“Journalism” versus the National Interest

January 16, 2005

I just watched part of Wolf Blitzer’s interview of Seymoour Hersh on CNN’s Late Edition about Hersh’s New Yorker magazine article published today. Hersh reports that the U.S. “has been conducting secret reconnaissance missions inside Iran to help identify potential nuclear, chemical and missile targets.” In the interview Hersh said that he believed President Bush has given Donald Rumsfeld and his neoconservative cabal at the Pentagon the authority to go ahead with this planning, basically cutting the CIA out of the process. Hersh reports, incredulously, that the Pentagon views war against terrorism as a global phenomenon with Iraq being just one campaign. Duh!.

Iran is just the beginning. Other rogue nations are potential targets as well. And Hersh believes, it seems, that there is a sinister method to Bush’s madness in characterizing these various operations as primary military rather than intelligence: it will allow him to circumvent legal restrictions imposed on the CIA’s covert actions overseas. (Of course it was liberals like Hersh who saw to the implementation of such restrictions in the first place.)

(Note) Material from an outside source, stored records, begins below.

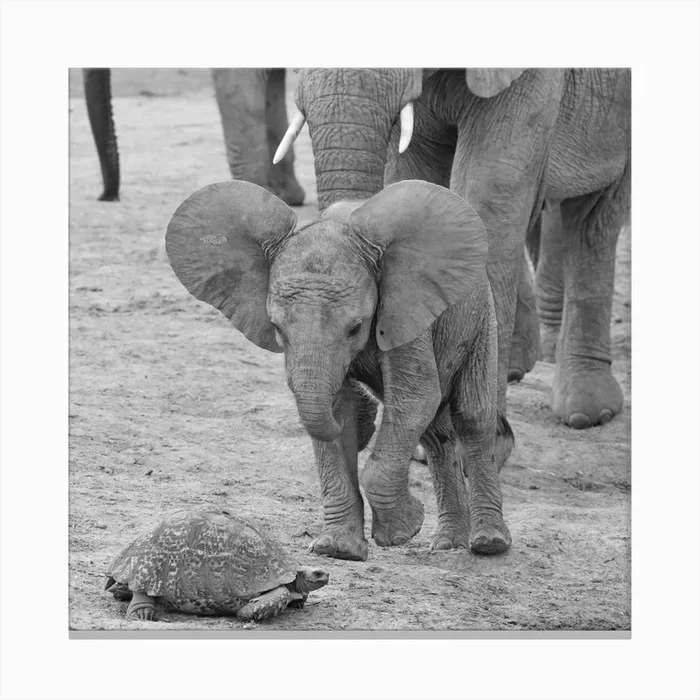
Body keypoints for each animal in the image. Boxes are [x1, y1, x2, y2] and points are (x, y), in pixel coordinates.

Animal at [165, 179, 512, 561]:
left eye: (356, 328)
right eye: (277, 329)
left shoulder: (404, 310)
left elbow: (415, 398)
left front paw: (403, 531)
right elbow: (346, 409)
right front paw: (338, 549)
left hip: (481, 318)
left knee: (471, 418)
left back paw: (488, 543)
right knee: (437, 434)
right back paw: (448, 544)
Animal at [273, 68, 630, 440]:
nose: (349, 414)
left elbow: (488, 193)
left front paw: (487, 437)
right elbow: (412, 180)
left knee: (595, 220)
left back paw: (587, 412)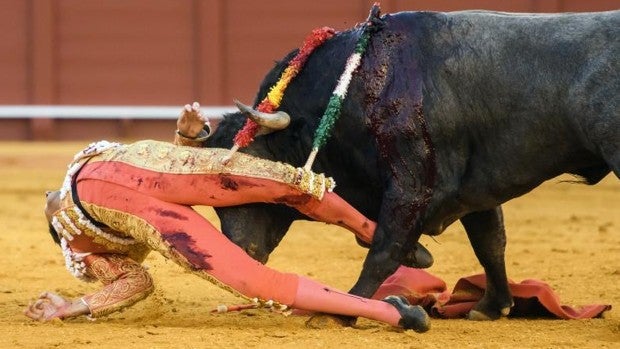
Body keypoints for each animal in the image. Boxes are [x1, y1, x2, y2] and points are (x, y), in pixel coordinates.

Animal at [205, 9, 620, 320]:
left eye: (237, 182)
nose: (238, 253)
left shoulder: (411, 184)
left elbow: (384, 249)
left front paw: (341, 310)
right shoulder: (476, 188)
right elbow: (490, 242)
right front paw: (492, 306)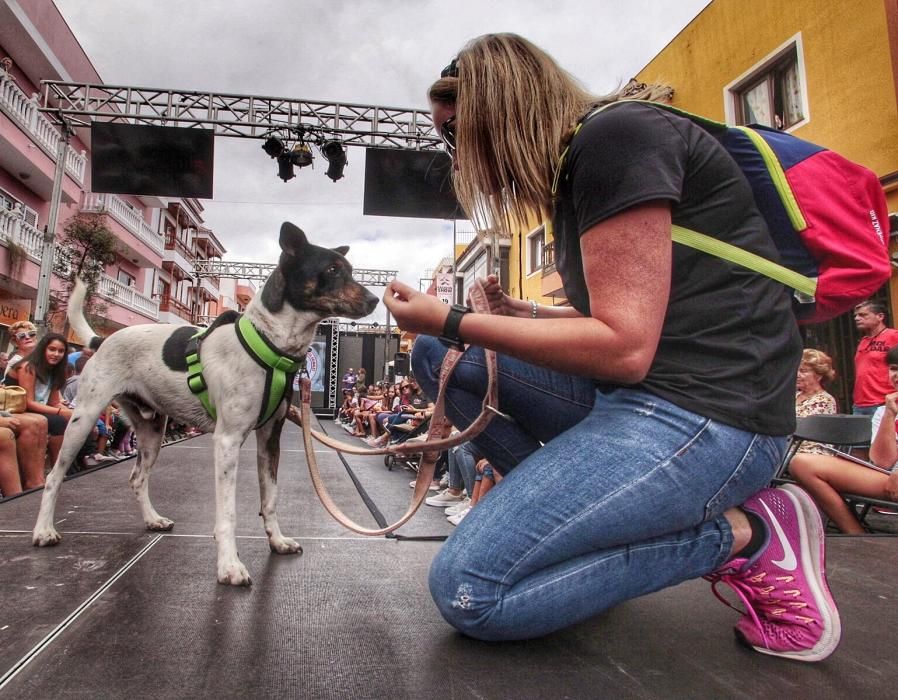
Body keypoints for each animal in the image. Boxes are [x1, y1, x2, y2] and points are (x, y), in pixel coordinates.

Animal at [33, 223, 378, 584]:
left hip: (152, 431)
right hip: (83, 419)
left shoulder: (270, 438)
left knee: (137, 478)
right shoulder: (227, 441)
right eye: (332, 270)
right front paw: (229, 565)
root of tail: (102, 340)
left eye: (349, 269)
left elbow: (270, 498)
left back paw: (152, 519)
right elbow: (228, 512)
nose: (374, 299)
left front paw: (277, 540)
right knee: (54, 476)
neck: (273, 344)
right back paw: (43, 531)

So far, it appears that the White House is denying the factual accuracy of Hersh’s report. They should, regardless of whether it’s true or not, if our national security interests are to mean anything. Can you imagine the kind of journalistic ethic we are operating under that would celebrate, rather than condemn, the type of report that Hersh has just belched forth? If in fact the United States is engaged in covert operations to determine the nature, extent, and location of WMD and WMD delivery systems in Iran, what possible constructive purpose can be served by the publication of such information — unless you consider helping our enemies in the War on Terror, such as Iran, a constructive purpose?

People in the liberal media, like Hersh, apparently are so distrustful of the Bush administration and so fearful of the “neocon” influence at the Pentagon that they are apparently willing to subordinate our national security interests to undermine this influence in the administration. During the interview I didn’t notice Wolf raising one question with Hersh about the propriety of his report. These self-anointed journalists of the Old Media believe their motives are beyond scrutiny. They serve a higher calling. Their wisdom transcends national loyalties; they goodness cannot be confined to artificial nation state constructs.

Hersh’s report — true or not — is shameful and disgraceful and people should call him to the carpet for it. I suppose we’ll see the New York Times, the Los Angeles Times, The Washington Post, and other MSM dinosaurs railing against this over the next few days. It’s time that the New Media jumped all over this and called into question Hersh, the Old Media and their unpatriotic reporting here.

Yes, I said it: unpatriotic. If tipping off the enemy isn’t unpatriotic can you tell me what is? And don’t you dare tell me the public has a right to know. There are certain things the public must not know, because if it knows, so does the enemy. You can’t protect a public that insists on being informed as to sensitive intelligence and military operations. It’s time we remove this artificial halo from this public’s right to know construct.